Well, he certainly shared that sentiment, but it didn’t particularly matter what he wanted.
She pointed to her son with a shaking hand. “He’s not Breac’s, he’s Giric’s.”
Cameron had certainly never considered asking his brother about the state of his marriage bed, his own damnable curiosity aside, but unfortunately for Gilly’s attempt at deceit, Aidan looked exactly as Sim had as a young lad—something Cameron could actually remember quite well.
She was obviously quite desperate to avoid his bed if she was willing to lie to keep herself from it.
And if she was willing to claim she was bearing other men’s children, perhaps he had less of a duty to Breac than he thought. Perhaps he might wed where he willed.

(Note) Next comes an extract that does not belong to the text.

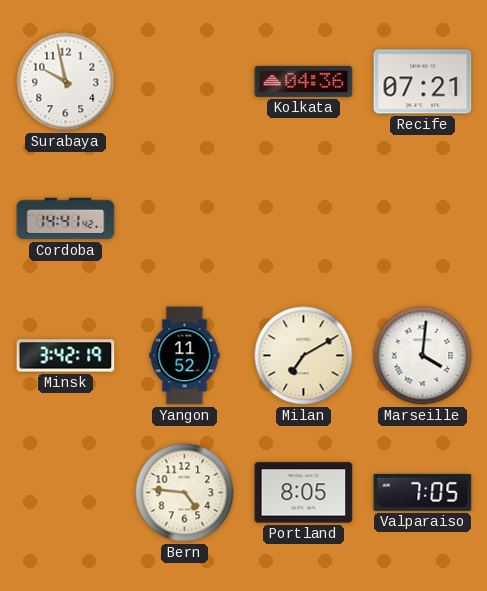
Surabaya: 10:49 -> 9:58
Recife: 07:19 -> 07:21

He wondered what sort of uproar it would cause if he wed with the MacLeod witch.
Probably better not to know.
He looked at Gilly. “I’ll give you a se’nnight.”
“I’ll kill you first.”
Cameron grunted at her, then turned and walked back down the passageway. He didn’t doubt she would try, so perhaps he would be safer to camp out in the forest for a bit until she had accustomed herself to her fate.
Besides, that would put him closer to Sunshine.
That was certainly the most pleasant thought he’d entertained in the past quarter hour.
He went to join his men in a bit of training, but he supposed he wouldn’t be at it long. His side ached abominably and he knew just where he could go for a few herbs.
Could he be blamed if his heart might be eased by the same woman?